Task item:
Report each line of the records below that contains the string "across", treating uppercase and lowercase letters as distinct.

Records:
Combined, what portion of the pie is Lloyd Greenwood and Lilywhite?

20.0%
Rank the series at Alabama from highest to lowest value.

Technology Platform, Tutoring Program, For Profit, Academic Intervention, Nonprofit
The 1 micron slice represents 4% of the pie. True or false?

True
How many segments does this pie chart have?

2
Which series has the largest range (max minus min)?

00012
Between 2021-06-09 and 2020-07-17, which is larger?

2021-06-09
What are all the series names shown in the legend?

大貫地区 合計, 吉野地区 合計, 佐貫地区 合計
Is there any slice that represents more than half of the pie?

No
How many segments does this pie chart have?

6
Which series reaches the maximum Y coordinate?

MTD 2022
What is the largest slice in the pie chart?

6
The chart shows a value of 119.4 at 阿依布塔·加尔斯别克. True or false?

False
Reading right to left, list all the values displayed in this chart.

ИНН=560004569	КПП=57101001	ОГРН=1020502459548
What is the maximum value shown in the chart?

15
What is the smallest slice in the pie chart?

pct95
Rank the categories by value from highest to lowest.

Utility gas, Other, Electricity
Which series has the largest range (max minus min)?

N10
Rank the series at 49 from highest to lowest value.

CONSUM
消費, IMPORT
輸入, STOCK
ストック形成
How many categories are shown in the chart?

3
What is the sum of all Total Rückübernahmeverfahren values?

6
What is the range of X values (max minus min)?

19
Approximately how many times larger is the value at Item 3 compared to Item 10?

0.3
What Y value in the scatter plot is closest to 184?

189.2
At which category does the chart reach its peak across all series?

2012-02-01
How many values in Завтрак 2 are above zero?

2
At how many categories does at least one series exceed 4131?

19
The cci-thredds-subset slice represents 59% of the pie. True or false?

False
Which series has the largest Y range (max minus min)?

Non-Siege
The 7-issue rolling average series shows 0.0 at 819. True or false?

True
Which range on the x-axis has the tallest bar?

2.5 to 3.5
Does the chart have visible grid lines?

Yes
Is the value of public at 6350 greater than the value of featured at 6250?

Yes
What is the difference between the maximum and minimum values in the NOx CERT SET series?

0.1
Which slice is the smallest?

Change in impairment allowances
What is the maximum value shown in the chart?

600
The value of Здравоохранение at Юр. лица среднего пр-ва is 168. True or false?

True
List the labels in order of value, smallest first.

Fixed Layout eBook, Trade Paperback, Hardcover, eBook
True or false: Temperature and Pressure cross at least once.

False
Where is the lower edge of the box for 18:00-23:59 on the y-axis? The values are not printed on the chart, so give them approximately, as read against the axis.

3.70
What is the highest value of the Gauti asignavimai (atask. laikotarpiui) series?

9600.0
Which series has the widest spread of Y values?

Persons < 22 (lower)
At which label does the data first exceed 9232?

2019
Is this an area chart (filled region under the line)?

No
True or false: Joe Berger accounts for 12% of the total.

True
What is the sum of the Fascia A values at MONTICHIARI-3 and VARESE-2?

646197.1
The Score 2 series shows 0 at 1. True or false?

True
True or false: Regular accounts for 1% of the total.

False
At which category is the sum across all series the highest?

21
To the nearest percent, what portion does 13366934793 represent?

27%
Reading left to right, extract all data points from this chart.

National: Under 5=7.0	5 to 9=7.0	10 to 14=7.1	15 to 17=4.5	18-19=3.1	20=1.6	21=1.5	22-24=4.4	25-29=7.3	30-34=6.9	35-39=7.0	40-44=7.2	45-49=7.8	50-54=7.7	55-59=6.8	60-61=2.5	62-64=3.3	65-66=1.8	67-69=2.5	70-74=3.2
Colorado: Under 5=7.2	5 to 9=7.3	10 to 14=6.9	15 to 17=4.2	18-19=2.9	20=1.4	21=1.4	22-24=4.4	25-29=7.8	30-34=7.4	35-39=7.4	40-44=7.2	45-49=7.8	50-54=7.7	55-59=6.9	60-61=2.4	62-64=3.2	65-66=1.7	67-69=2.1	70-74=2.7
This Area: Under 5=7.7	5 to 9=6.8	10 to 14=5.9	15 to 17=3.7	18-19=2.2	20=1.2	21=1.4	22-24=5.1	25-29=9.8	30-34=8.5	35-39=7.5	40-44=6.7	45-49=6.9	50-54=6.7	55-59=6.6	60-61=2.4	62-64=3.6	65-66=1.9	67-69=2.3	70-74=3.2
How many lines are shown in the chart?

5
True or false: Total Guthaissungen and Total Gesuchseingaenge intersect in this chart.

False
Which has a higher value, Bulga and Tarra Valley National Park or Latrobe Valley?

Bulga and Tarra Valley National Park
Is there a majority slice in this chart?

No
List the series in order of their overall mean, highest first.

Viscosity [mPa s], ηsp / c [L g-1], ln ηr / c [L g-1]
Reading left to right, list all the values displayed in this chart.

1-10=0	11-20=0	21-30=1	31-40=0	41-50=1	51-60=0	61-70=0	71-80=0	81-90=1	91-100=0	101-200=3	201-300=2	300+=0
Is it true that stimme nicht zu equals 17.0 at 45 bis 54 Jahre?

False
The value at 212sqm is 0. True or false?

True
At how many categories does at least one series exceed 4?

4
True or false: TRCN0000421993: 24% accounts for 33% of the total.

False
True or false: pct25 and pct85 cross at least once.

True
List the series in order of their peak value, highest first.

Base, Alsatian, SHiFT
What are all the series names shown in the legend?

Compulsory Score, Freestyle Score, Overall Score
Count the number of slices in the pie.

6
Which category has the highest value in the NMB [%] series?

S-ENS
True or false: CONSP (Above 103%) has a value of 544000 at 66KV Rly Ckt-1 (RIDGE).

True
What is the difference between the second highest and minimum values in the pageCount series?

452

Your response:
At which category does the chart reach its peak across all series?
At which category is the sum across all series the highest?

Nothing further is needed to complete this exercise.